Au premier trimestre 2025, la Belgique se distingue par un ratio de dette publique très élevé, atteignant 106,8 % de son produit intérieur brut (PIB), selon les chiffres d’Eurostat. Ce résultat fait de notre pays le quatrième plus endetté de l’Union européenne, derrière la Grèce, l’Italie et la France.
En comparaison avec la moyenne de la zone euro, qui s’établit à 88 % du PIB, la Belgique se trouve largement au-dessus, marquant un enjeu économique majeur pour ses finances publiques. Cette situation met en lumière les défis persistants auxquels le pays doit faire face en matière de gestion de la dette et de stabilité budgétaire.
Un endettement public en légère hausse
La Belgique n’a pas échappé à une évolution de son ratio dette publique/PIB au premier trimestre 2025. En un an, ce ratio a augmenté de 0,2 point de pourcentage, un chiffre relativement modeste, mais qui contraste avec les évolutions de certains autres pays de l’UE. En effet, la Belgique se place dans une situation où, bien que l’augmentation soit faible, la tendance générale est souvent à la baisse ou à la stabilisation dans plusieurs pays européens. Par exemple, la Grèce a réussi à réduire son ratio dette/PIB de 9,3 points, un exploit impressionnant.

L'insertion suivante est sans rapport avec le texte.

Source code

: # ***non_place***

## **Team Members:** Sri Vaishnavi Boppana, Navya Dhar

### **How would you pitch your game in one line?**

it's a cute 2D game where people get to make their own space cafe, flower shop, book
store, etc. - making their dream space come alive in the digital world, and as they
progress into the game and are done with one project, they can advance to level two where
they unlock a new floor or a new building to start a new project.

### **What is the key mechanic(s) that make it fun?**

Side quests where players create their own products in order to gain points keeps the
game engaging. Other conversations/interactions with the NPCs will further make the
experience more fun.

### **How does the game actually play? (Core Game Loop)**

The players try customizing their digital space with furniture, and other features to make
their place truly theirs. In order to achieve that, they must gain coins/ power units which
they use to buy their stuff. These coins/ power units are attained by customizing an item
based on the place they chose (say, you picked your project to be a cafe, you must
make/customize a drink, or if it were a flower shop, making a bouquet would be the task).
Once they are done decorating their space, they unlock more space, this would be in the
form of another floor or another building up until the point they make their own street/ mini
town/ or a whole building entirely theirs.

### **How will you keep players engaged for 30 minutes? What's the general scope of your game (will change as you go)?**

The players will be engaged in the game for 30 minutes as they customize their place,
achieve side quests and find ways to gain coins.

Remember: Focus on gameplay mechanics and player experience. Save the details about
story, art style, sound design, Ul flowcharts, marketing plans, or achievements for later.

A l’inverse, la Belgique, avec son ratio de 106,8 %, reste dans une position fragile qui nécessite une gestion rigoureuse de la dette, selon Eurostat.

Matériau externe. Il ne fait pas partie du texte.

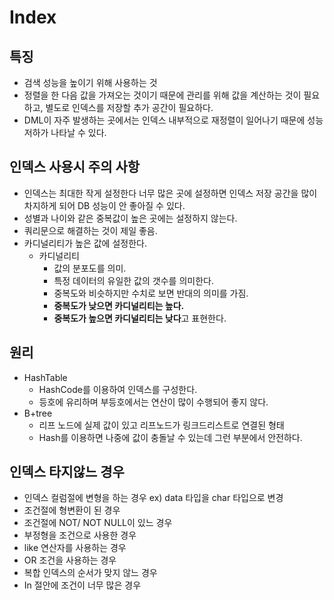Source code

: # Index

## 특징

- 검색 성능을 높이기 위해 사용하는 것
- 정렬을 한 다음 값을 가져오는 것이기 때문에 관리를 위해 값을 계산하는 것이 필요하고, 별도로 인덱스를 저장할 추가 공간이 필요하다.
- DML이 자주 발생하는 곳에서는 인덱스 내부적으로 재정렬이 일어나기 때문에 성능저하가 나타날 수 있다.

## 인덱스 사용시 주의 사항

- 인덱스는 최대한 작게 설정한다 너무 많은 곳에 설정하면 인덱스 저장 공간을 많이 차지하게 되어 DB 성능이 안 좋아질 수 있다.
- 성별과 나이와 같은 중복값이 높은 곳에는 설정하지 않는다.
- 쿼리문으로 해결하는 것이 제일 좋음.
- 카디널리티가 높은 값에 설정한다.
  - 카디널리티
    - 값의 분포도를 의미.
    - 특정 데이터의 유일한 값의 갯수를 의미한다.
    - 중복도와 비슷하지만 수치로 보면 반대의 의미를 가짐.
    - **중복도가 낮으면 카디널리티는 높다.** 
    - **중복도가 높으면 카디널리티는 낮다**고 표현한다.
## 원리
- HashTable
  - HashCode를 이용하여 인덱스를 구성한다.
  - 등호에 유리하며 부등호에서는 연산이 많이 수행되어 좋지 않다.
- B+tree
  - 리프 노드에 실제 값이 있고 리프노드가 링크드리스트로 연결된 형태
  - Hash를 이용하면 나중에 값이 충돌날 수 있는데 그런 부분에서 안전하다.
## 인덱스 타지않느 경우
- 인덱스 컬럼절에 변형을 하는 경우 ex) data 타입을 char 타입으로 변경
- 조건절에 형변환이 된 경우
- 조건절에 NOT/ NOT NULL이 있느 경우
- 부정형을 조건으로 사용한 경우
- like 연산자를 사용하는 경우
- OR 조건을 사용하는 경우
- 복합 인덱스의 순서가 맞지 않느 경우
- In 절안에 조건이 너무 많은 경우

Cette stabilité relative dans l’augmentation de la dette belge contraste avec la situation de pays comme la Pologne, la Finlande, et l’Autriche, qui ont connu des hausses notables de leur ratio dette/PIB. Ces pays ont vu une augmentation de leurs dettes respectives de plus de 4 points de pourcentage, ce qui illustre des difficultés supplémentaires dans leur gestion économique. Le faible accroissement de la dette en Belgique ne doit donc pas occulter une tendance générale inquiétante pour plusieurs pays européens.

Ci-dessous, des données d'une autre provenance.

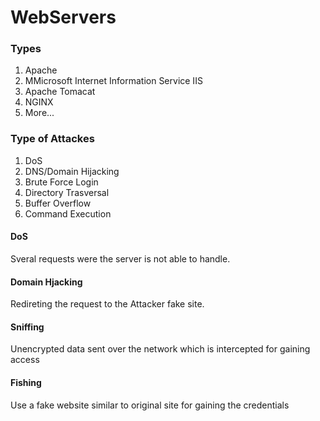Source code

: # WebServers 

### Types
1. Apache 
2. MMicrosoft Internet Information Service IIS 
3. Apache Tomacat 
4. NGINX 
5. More... 

### Type of Attackes 
1. DoS
2. DNS/Domain Hijacking
3. Brute Force Login
4. Directory Trasversal 
5. Buffer Overflow
6. Command Execution 

#### DoS 
Sveral requests were the server is not able to handle.
#### Domain Hjacking
Redireting the request to the Attacker fake site. 
#### Sniffing 
Unencrypted data sent over the network which is intercepted for gaining access 
#### Fishing 
Use a fake website similar to original site for gaining the credentials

La Belgique face à des défis structurels
L’un des principaux enjeux de cette dette élevée réside dans son impact potentiel sur la croissance économique du pays. En effet, bien que l’augmentation de 0,2 point semble relativement faible, elle s’inscrit dans un contexte où plusieurs autres économies européennes parviennent à réduire leur endettement. Ce retard dans la maîtrise de la dette pourrait limiter les marges de manœuvre budgétaires de la Belgique, notamment en période de ralentissement économique ou de crises futures. Les pays ayant un ratio de dette élevé sont en effet plus vulnérables aux chocs externes, car leurs capacités d’emprunt sont restreintes par l’importance de leur dette.
L’augmentation continue de la dette publique en Belgique pourrait également poser des questions sur la politique budgétaire du pays. Si le gouvernement belge ne parvient pas à contenir la dette à des niveaux soutenables, cela pourrait engendrer des tensions sur les finances publiques, avec des conséquences sur les politiques fiscales, sociales et économiques à long terme. À cela s’ajoute l’impact sur les coûts de financement de la dette, qui peuvent devenir plus élevés lorsque la dette publique reste sur des niveaux élevés.